Read on to hear an important message for retroactive jealousy sufferers.
Zachary Stockill: I have a secret group on Facebook for students who are taking my online course, Get Over Your Partner’s Past Fast. There was a comment posted there recently from a retroactive jealousy survivor, who recently lost their partner to an illness.
And in the comment, this person was writing about the clarity that the loss of their partner brought; the clarity about what was really important in life and what actually mattered. Now thankfully, this person found my work years ago, and they made a lot of progress.
But in the end, all you can do is look back on time wasted.
I’ve talked about this a lot myself when I’ve talked about my own experience of retroactive jealousy, where I look back with regret on all the time I wasted frittering about nonsense, wasting my days away worried about things that didn’t matter.
I’ve received many emails from retroactive jealousy survivors, who ended up losing their partners. And without fail, every single one of these retroactive jealousy survivors who wrote to me spoke of the intense regret that they experienced after they lost their partner when they realized all the time they wasted worrying about nonsense. All the times they lashed out at their partner because of something that happened many years ago.
All of the love they rejected that their partner was offering them, that they didn’t accept because they were struggling with irrational retroactive jealousy.
I can speak personally about this. Now, I haven’t lost someone, a partner or an ex-partner or anything like that, thankfully. But I have lost people in my personal life. In fact, I’ve lost several people in recent years, who meant a lot to me, including my mother.
And I just want to put this message for retroactive jealousy sufferers out there, or for anyone watching this because, we have an interesting relationship with death, loss, and grief in much of the Western world.
I have spent the majority of my adult life living and working in Asia, and people have a much different relationship with death over here.
In Asia, for the most part, death is not a topic that’s avoided. It’s not a topic of conversation that people avoid. It’s not something people try to clean up and sweep under the carpet. I’m sure you’ve heard this comment before, “Why would you talk about death, that’s being morbid!” When in reality, the only thing we know for sure when we’re born, is that we’re going to die.
And frankly, I consider death, and my own death each and every day of my life.
I’ve been doing this for a long time now. But when I lost my mother, all of a sudden, this took on a new significance and importance. For me, it was more clear than I never had been before. Because before my mother died, I talked about Stoic philosophy and Buddhism…
I’d spent years in India, and I felt like I understand the reality of death. I thought I understood how important it is to consider it every day. But when my mom died, it was like, “I didn’t get it before. I do now.”
My message for retroactive jealousy sufferers: our time on this earth is limited.

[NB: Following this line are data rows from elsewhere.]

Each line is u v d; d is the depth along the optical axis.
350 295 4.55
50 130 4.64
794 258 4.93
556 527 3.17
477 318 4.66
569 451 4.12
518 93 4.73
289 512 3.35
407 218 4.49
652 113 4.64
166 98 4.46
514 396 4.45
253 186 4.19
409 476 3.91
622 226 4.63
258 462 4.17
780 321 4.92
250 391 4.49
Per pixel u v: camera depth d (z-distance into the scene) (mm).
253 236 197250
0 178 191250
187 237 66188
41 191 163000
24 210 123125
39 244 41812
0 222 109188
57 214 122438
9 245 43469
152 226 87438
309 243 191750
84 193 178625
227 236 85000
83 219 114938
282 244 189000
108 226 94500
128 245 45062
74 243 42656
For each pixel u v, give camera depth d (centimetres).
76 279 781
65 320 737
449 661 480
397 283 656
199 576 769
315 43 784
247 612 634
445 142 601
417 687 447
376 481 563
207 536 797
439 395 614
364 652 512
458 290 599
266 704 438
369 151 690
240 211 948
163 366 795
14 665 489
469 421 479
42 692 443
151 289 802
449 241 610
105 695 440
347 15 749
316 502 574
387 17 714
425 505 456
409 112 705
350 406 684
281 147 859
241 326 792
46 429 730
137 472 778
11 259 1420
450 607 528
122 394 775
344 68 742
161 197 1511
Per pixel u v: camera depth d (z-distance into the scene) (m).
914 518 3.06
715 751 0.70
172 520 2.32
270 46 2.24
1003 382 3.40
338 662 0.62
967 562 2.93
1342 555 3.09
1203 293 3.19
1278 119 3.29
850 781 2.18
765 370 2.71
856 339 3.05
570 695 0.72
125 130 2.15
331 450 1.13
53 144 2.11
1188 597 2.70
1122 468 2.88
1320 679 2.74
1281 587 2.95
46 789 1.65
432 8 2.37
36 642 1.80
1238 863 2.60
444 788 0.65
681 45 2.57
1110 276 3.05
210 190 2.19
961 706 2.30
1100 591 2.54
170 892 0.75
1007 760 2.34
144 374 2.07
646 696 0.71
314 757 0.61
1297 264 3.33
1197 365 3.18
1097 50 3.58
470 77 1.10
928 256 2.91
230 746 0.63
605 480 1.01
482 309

We are not going to be here forever. Every relationship ends, either because of a breakup or divorce, or because one of those parties passes away. There is a limit on the amount of time that we’re going to have on this planet, sharing it with beautiful people, making memories, sharing love, giving love, receiving love.
Having all the beautiful experiences associated with a long-term relationship or our relationship with our parents or our children, whatever the case may be. This party will come to an end.
And I don’t say that to depress you, because frankly when I consider my own death, it is the opposite of depressing. It’s motivating and inspiring. It makes me want to be a better man, to record better videos, and be a better coach. It makes me want to write better books, create better online courses and serve my community better. Because I know that my time to do this work and to have an impact in the world is limited.
If I waste a day of my life, that is a day that I’m never getting back.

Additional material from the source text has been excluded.